Return the list directly. Benefits:
It's more clear
The list is reusable. (the iterator is not) not actually true, Thanks Jon
You should use the iterator (yield) from when you think you probably won't have to iterate all the way to the end of the list, or when it has no end. For example, the client calling is going to be searching for the first product that satisfies some predicate, you might consider using the iterator, although that's a contrived example, and there are probably better ways to accomplish it. Basically, if you know in advance that the whole list will need to be calculated, just do it up front. If you think that it won't, then consider using the iterator version.
Given the exact two code snippets, I think Version 1 is the better one as it can be more efficient. Let's say there are a lot of products and the caller wants to convert to DTOs.
var dtos = GetAllProducts().Select(ConvertToDto).ToList();
With Version 2 first a list of Product objects would be created, and then another list of ProductDto objects. With Version 1 there is no list of Product objects, only the list of the required ProductDto objects gets built.

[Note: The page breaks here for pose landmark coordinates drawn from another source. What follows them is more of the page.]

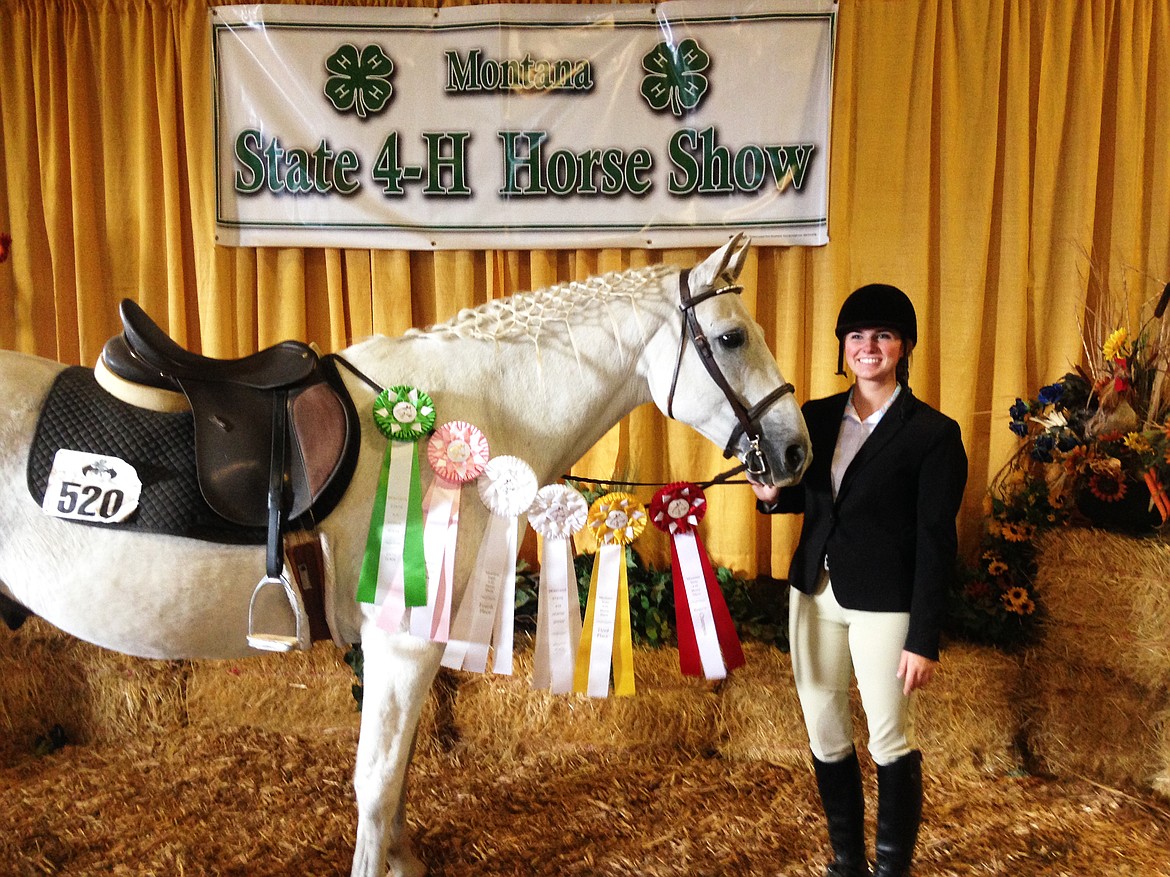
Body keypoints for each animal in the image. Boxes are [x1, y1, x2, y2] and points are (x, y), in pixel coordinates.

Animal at [0, 235, 804, 877]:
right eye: (732, 337)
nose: (796, 450)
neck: (456, 421)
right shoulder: (402, 640)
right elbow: (378, 779)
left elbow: (399, 772)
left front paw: (402, 858)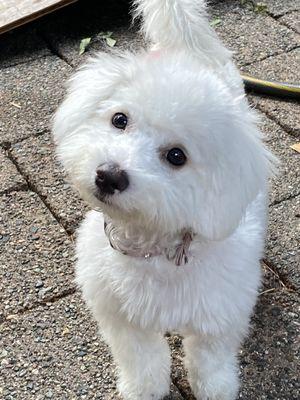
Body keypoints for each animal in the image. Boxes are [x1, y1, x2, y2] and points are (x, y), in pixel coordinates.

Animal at [52, 0, 276, 400]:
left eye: (176, 156)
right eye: (120, 119)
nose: (109, 175)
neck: (152, 245)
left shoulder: (218, 316)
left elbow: (211, 362)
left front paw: (217, 389)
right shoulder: (122, 319)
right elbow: (142, 362)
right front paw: (143, 390)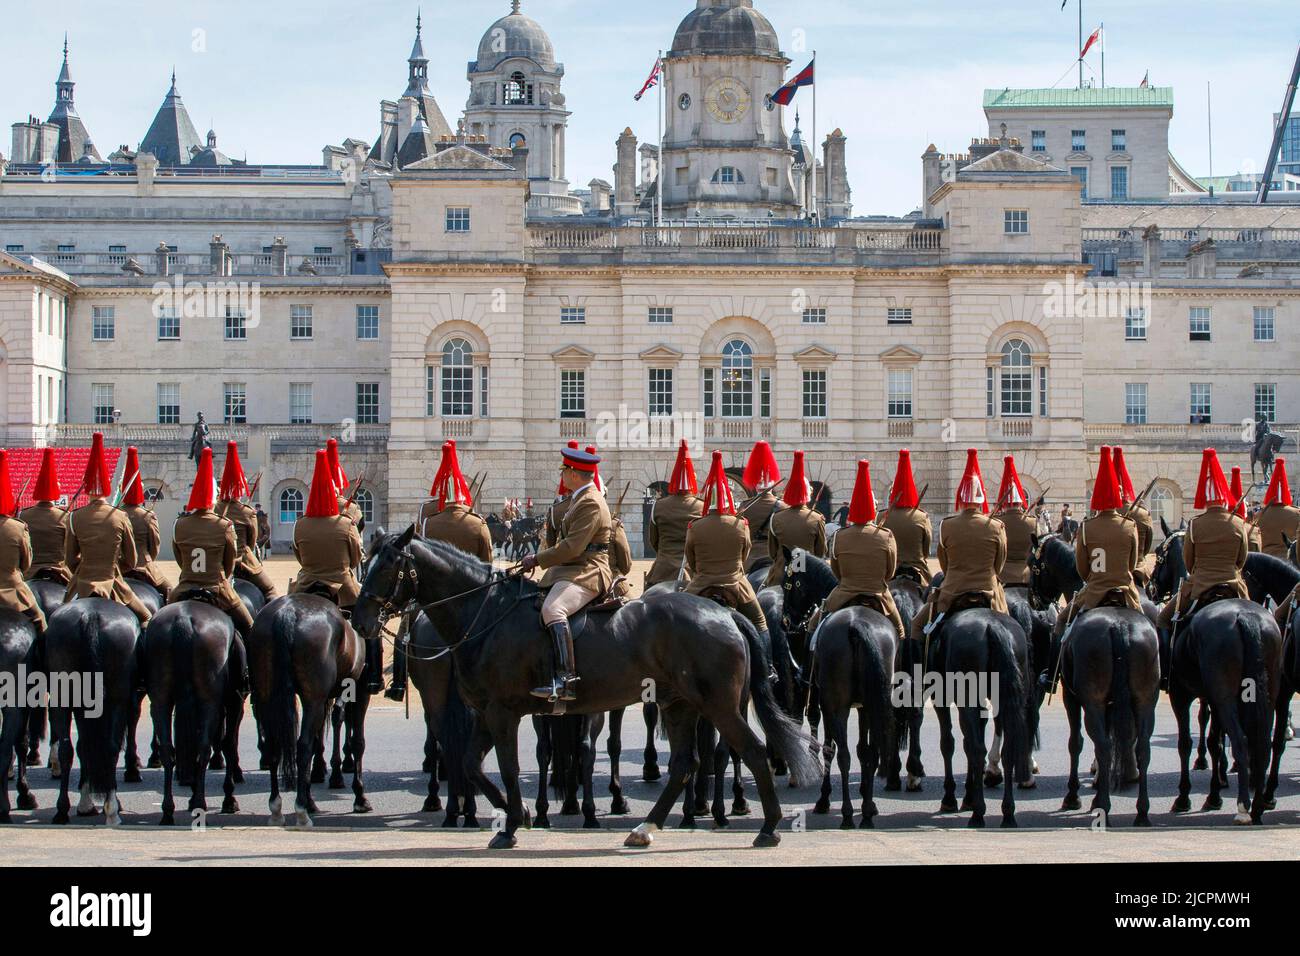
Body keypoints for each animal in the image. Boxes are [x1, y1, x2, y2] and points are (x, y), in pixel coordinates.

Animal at [43, 600, 141, 827]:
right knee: (110, 747)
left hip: (63, 696)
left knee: (67, 750)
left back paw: (62, 811)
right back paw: (112, 810)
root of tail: (90, 615)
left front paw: (85, 802)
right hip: (117, 699)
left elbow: (82, 747)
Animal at [144, 600, 244, 827]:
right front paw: (229, 799)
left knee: (168, 749)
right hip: (210, 701)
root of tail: (184, 620)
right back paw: (200, 804)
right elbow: (228, 744)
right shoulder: (234, 702)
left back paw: (168, 811)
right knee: (205, 747)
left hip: (160, 700)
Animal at [248, 595, 371, 827]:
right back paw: (301, 812)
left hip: (269, 697)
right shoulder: (359, 691)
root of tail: (287, 612)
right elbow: (357, 742)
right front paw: (360, 797)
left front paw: (312, 798)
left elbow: (323, 736)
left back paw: (277, 808)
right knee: (303, 746)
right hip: (314, 699)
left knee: (274, 746)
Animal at [351, 530, 816, 853]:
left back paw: (769, 827)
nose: (359, 621)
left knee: (752, 751)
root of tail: (724, 612)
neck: (484, 613)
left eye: (388, 567)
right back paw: (646, 828)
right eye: (365, 563)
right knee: (686, 762)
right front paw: (518, 814)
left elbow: (506, 767)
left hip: (718, 706)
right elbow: (471, 764)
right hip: (680, 704)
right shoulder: (486, 712)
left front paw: (511, 825)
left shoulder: (503, 712)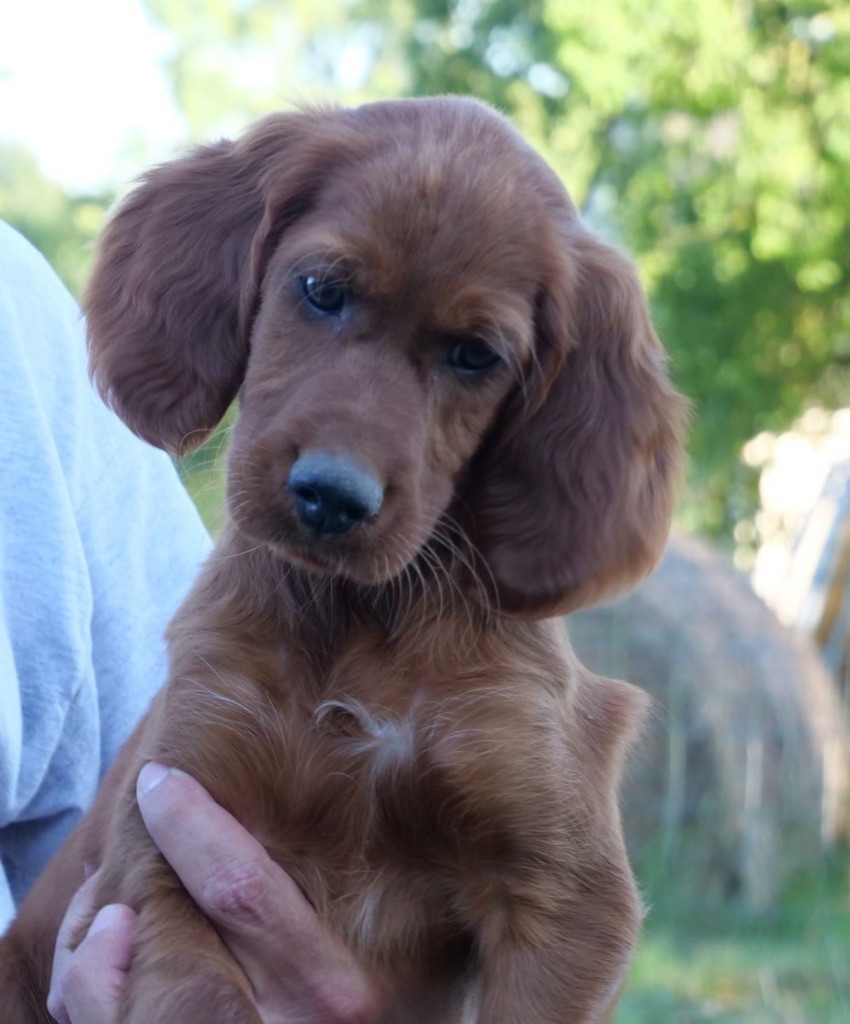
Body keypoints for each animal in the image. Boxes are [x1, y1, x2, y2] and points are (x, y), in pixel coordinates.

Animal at [0, 97, 688, 1024]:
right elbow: (200, 998)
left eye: (475, 354)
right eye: (322, 290)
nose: (331, 496)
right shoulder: (156, 841)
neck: (354, 616)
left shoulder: (568, 892)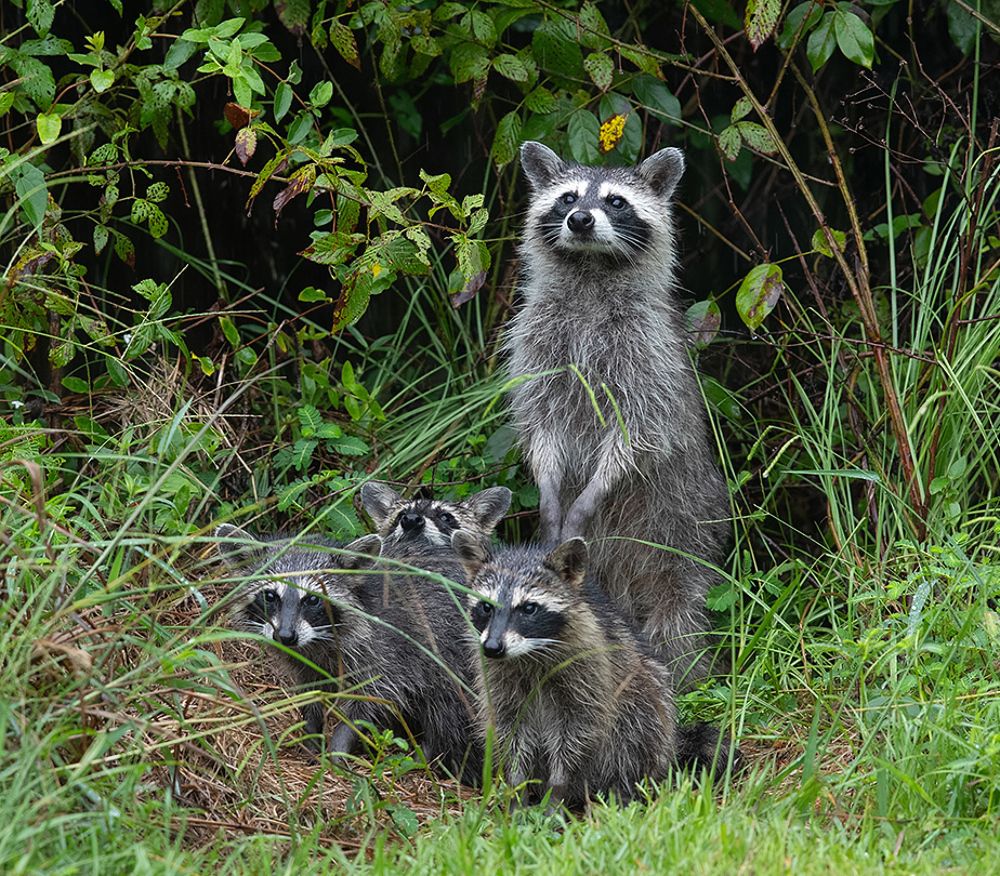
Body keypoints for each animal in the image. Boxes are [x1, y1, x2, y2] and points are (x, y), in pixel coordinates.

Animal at [217, 524, 481, 781]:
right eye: (270, 596)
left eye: (312, 599)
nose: (285, 636)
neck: (316, 642)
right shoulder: (306, 662)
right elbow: (311, 693)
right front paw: (311, 733)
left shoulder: (386, 653)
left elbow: (368, 702)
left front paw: (339, 746)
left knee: (448, 711)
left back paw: (424, 756)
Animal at [451, 532, 678, 809]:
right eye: (486, 606)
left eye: (528, 608)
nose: (493, 648)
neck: (529, 653)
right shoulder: (499, 682)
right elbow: (509, 730)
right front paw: (516, 787)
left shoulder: (589, 671)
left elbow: (576, 731)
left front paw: (556, 790)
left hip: (645, 691)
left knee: (636, 725)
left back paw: (622, 787)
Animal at [504, 141, 730, 685]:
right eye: (567, 198)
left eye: (615, 201)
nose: (581, 219)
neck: (591, 270)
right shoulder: (537, 344)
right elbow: (541, 424)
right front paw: (548, 486)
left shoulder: (649, 356)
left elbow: (637, 433)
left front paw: (593, 491)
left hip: (684, 526)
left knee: (679, 607)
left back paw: (683, 673)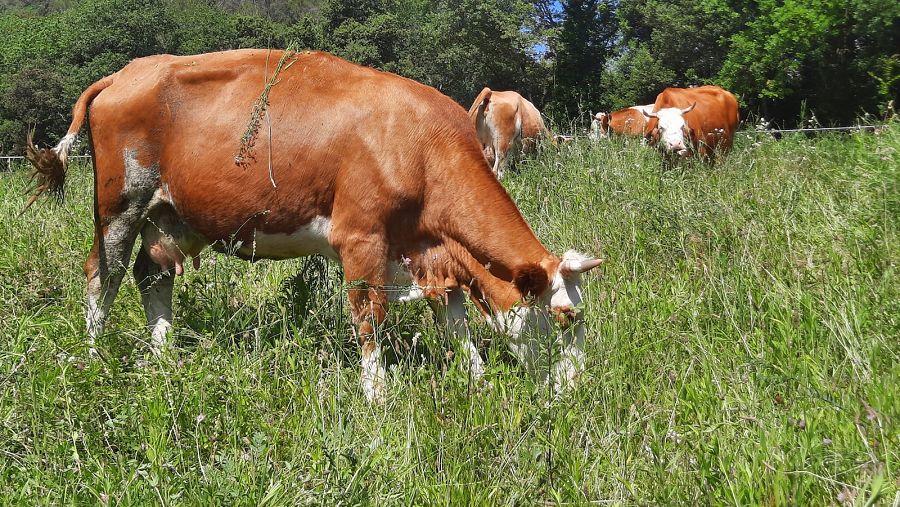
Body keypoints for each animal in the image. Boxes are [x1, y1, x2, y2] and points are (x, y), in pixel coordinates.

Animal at [24, 49, 600, 402]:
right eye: (566, 318)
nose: (576, 390)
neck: (419, 143)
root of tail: (129, 72)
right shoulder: (361, 240)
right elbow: (369, 318)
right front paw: (377, 395)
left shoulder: (431, 249)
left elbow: (453, 319)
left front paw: (477, 378)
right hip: (120, 204)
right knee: (103, 275)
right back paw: (96, 357)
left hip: (170, 216)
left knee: (153, 275)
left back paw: (165, 356)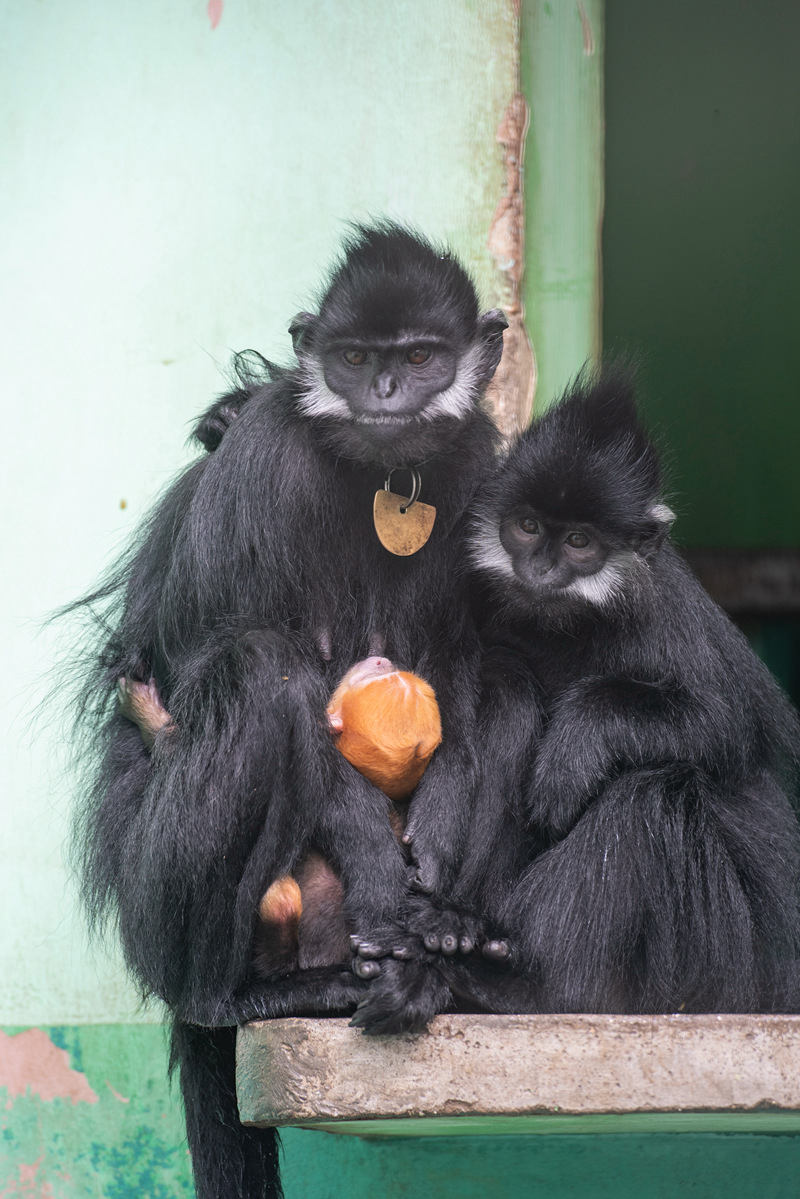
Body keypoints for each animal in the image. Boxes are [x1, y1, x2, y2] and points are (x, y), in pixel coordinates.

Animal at [117, 657, 443, 983]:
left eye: (366, 678)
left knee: (278, 898)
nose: (379, 660)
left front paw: (146, 712)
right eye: (376, 673)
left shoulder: (316, 771)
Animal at [352, 364, 800, 1031]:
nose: (540, 569)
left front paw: (578, 742)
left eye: (580, 542)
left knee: (653, 799)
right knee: (510, 686)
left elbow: (734, 728)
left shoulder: (664, 609)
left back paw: (525, 990)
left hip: (741, 962)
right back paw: (451, 927)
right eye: (529, 527)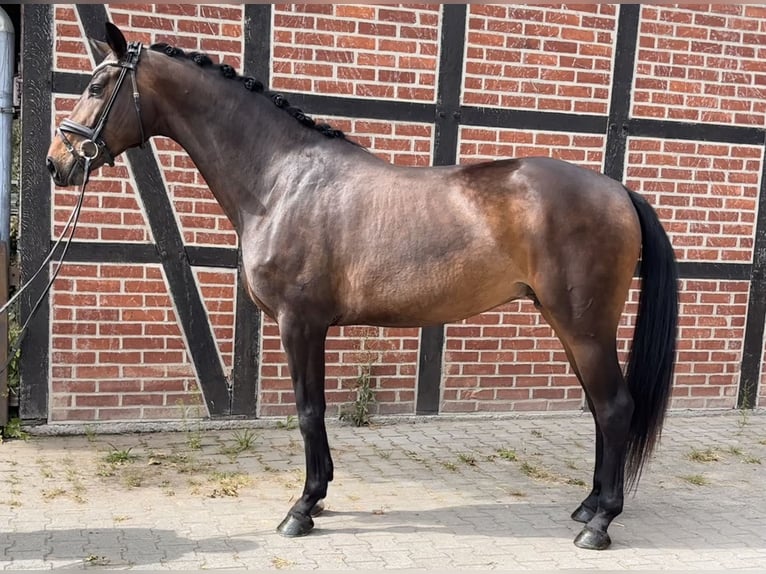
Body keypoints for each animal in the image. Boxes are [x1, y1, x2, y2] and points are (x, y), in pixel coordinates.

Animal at [45, 23, 678, 551]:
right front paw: (319, 498)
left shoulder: (299, 324)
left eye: (98, 85)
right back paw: (587, 506)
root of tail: (618, 191)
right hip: (570, 327)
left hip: (584, 328)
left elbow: (309, 411)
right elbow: (315, 411)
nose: (57, 162)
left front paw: (302, 509)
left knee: (615, 408)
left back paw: (600, 523)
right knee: (600, 410)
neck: (281, 180)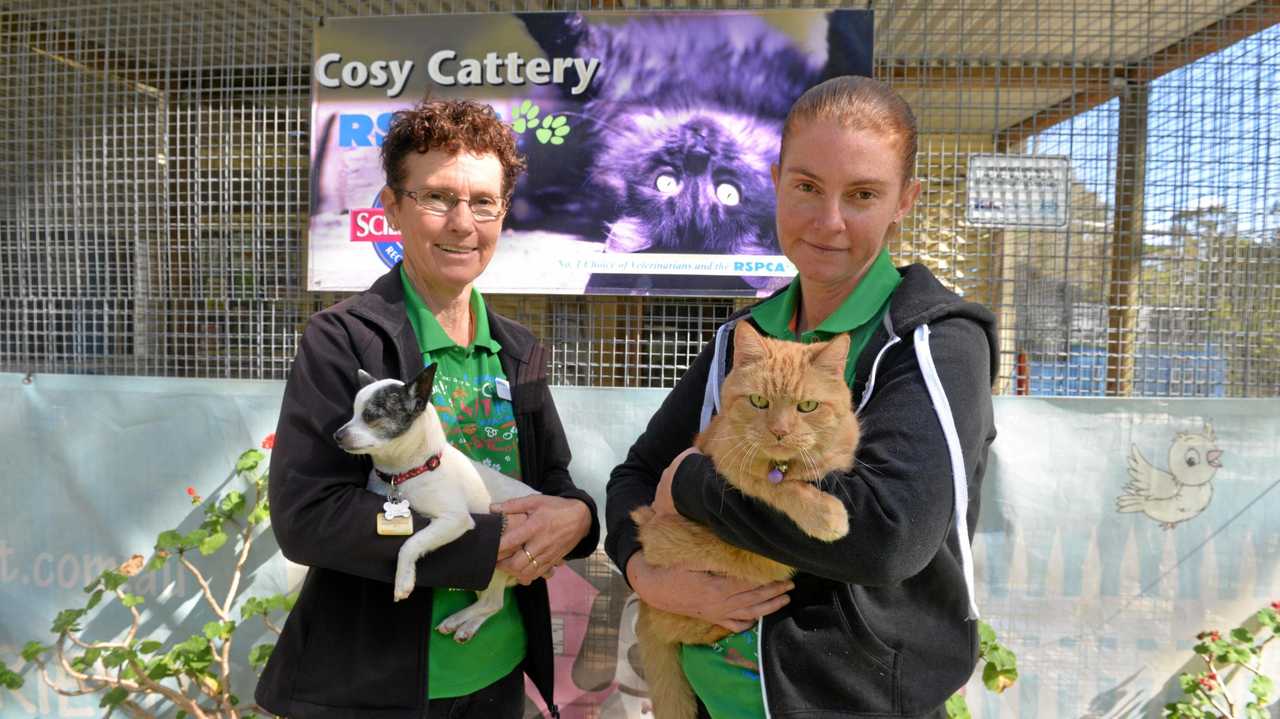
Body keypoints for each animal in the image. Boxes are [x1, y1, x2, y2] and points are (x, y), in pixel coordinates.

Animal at [332, 363, 537, 637]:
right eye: (351, 414)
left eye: (371, 416)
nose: (337, 434)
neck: (406, 473)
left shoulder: (455, 520)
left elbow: (411, 543)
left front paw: (403, 580)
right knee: (491, 603)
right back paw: (464, 624)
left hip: (497, 568)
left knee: (493, 603)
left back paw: (460, 621)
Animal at [629, 323, 860, 716]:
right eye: (758, 402)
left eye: (807, 406)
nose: (780, 432)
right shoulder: (730, 465)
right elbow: (779, 488)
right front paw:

Even without converting, Version 2 has a problem in my opinion: The list is returned as IEnumerable. The caller of GetAllProducts() does not know how expensive the enumeration of the result is. And if the caller needs to iterate more than once, she will probably materialize once by using ToList() (tools like ReSharper also suggest this). Which results in an unnecessary copy of the list already created in GetAllProducts(). So if Version 2 should be used, the return type should be List and not IEnumerable.
The usage of yield is similar to the keyword return, except that it will return a generator. And the generator object will only traverse once.
yield has two benefits:
You do not need to read these values twice; You can get many child nodes but do not have to put them all in memory.
There is another clear explanation maybe help you.
Success story sharing
Yield return
seems to be shorthand for writing your own custom iterator class (implement IEnumerator). Hence, the mentioned benefits also apply to custom iterator classes. Anyway, both constructs keep intermediate state. In its most simple form it's about holding a reference to the current object.